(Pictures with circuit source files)

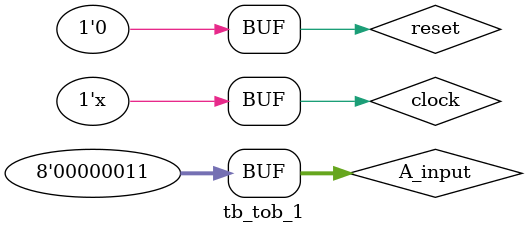
<source format=v>
`timescale 1ns / 1ps

module tb_tob_1;

	// Inputs
	reg clock;
	reg reset;
	reg [7:0] A_input;

	// Outputs
	wire Halt;
	wire [7:0] AOutPut;

	// Instantiate the Unit Under Test (UUT)
	top uut (
		.clock(clock), 
		.reset(reset), 
		.A_input(A_input),
		.Halt(Halt),
		.AOutPut(AOutPut)
	);

	initial begin
		// Initialize Inputs
		clock = 0;
		reset = 1;
	    A_input = 8'b00000011;
		
		// Wait 100 ns for global reset to finish
		#30;
		reset = 0;
		
        
		// Add stimulus here
        //#7570 $finish;
	end

always #5 clock = ~clock;
//always #25 A_input = A_input+ 1'b1;
endmodule


</source>
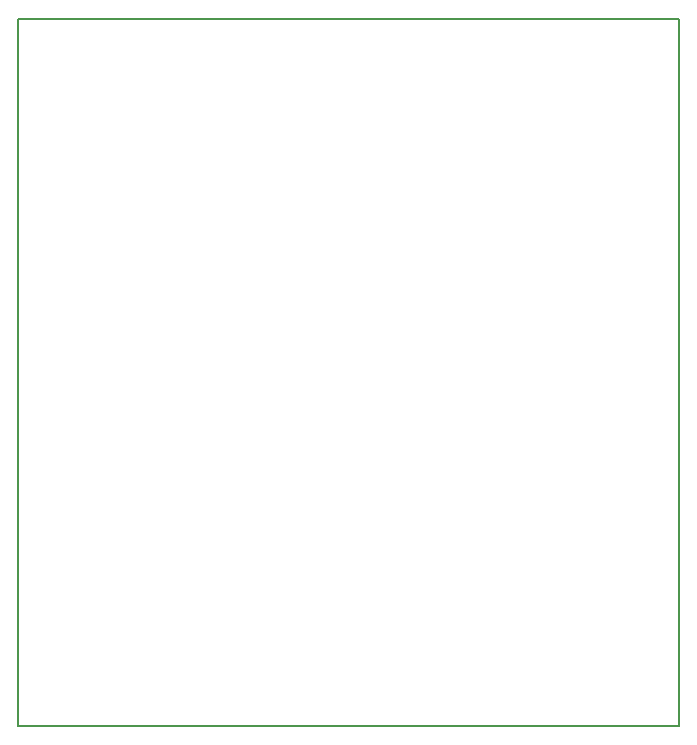
<source format=gbo>
G04 MADE WITH FRITZING*
G04 WWW.FRITZING.ORG*
G04 DOUBLE SIDED*
G04 HOLES PLATED*
G04 CONTOUR ON CENTER OF CONTOUR VECTOR*
%ASAXBY*%
%FSLAX23Y23*%
%MOIN*%
%OFA0B0*%
%SFA1.0B1.0*%
%ADD10R,2.212670X2.364730X2.196670X2.348730*%
%ADD11C,0.008000*%
%LNSILK0*%
G90*
G70*
G54D11*
X4Y2361D02*
X2209Y2361D01*
X2209Y4D01*
X4Y4D01*
X4Y2361D01*
D02*
G04 End of Silk0*
M02*
</source>
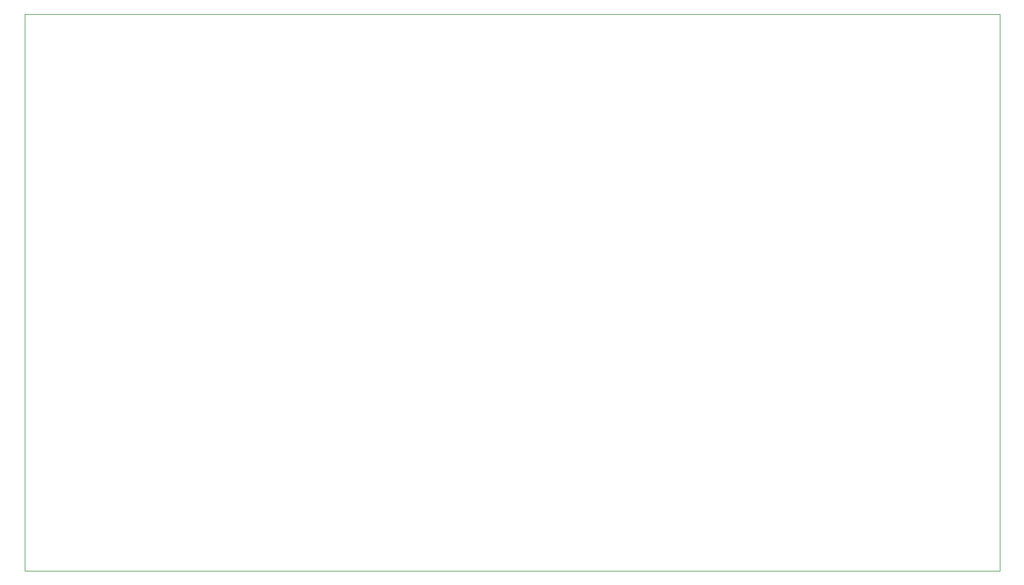
<source format=gbr>
G04 #@! TF.FileFunction,Drawing*
%FSLAX46Y46*%
G04 Gerber Fmt 4.6, Leading zero omitted, Abs format (unit mm)*
G04 Created by KiCad (PCBNEW 0.201509061501+6161~29~ubuntu14.04.1-product) date Mon 14 Sep 2015 05:33:44 PM EDT*
%MOMM*%
G01*
G04 APERTURE LIST*
%ADD10C,0.100000*%
G04 APERTURE END LIST*
D10*
X13537200Y-94520000D02*
X153537200Y-94520000D01*
X13537200Y-14520000D02*
X13537200Y-94520000D01*
X153537200Y-14520000D02*
X13537200Y-14520000D01*
X153537200Y-94520000D02*
X153537200Y-14520000D01*
M02*

</source>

◆ GOAL OF THE EXERCISE ◆
Your response must consist of the lines from the beginning of the data through the line containing "G04 Gerber Fmt", transcribed exactly, with no pictures.

◆ EXERCISE SOLUTION ◆
<source format=v>
`timescale 1ns / 1ps

module tb_tob_1;

	// Inputs
	reg clock;
	reg reset;
	reg [7:0] A_input;

	// Outputs
	wire Halt;
	wire [7:0] AOutPut;

	// Instantiate the Unit Under Test (UUT)
	top uut (
		.clock(clock), 
		.reset(reset), 
		.A_input(A_input),
		.Halt(Halt),
		.AOutPut(AOutPut)
	);

	initial begin
		// Initialize Inputs
		clock = 0;
		reset = 1;
	    A_input = 8'b00000011;
		
		// Wait 100 ns for global reset to finish
		#30;
		reset = 0;
		
        
		// Add stimulus here
        //#7570 $finish;
	end

always #5 clock = ~clock;
//always #25 A_input = A_input+ 1'b1;
endmodule


</source>
<source format=gbo>
G04 MADE WITH FRITZING*
G04 WWW.FRITZING.ORG*
G04 DOUBLE SIDED*
G04 HOLES PLATED*
G04 CONTOUR ON CENTER OF CONTOUR VECTOR*
%ASAXBY*%
%FSLAX23Y23*%
%MOIN*%
%OFA0B0*%
%SFA1.0B1.0*%
%ADD10R,2.212670X2.364730X2.196670X2.348730*%
%ADD11C,0.008000*%
%LNSILK0*%
G90*
G70*
G54D11*
X4Y2361D02*
X2209Y2361D01*
X2209Y4D01*
X4Y4D01*
X4Y2361D01*
D02*
G04 End of Silk0*
M02*
</source>
<source format=gbr>
G04 #@! TF.FileFunction,Drawing*
%FSLAX46Y46*%
G04 Gerber Fmt 4.6, Leading zero omitted, Abs format (unit mm)*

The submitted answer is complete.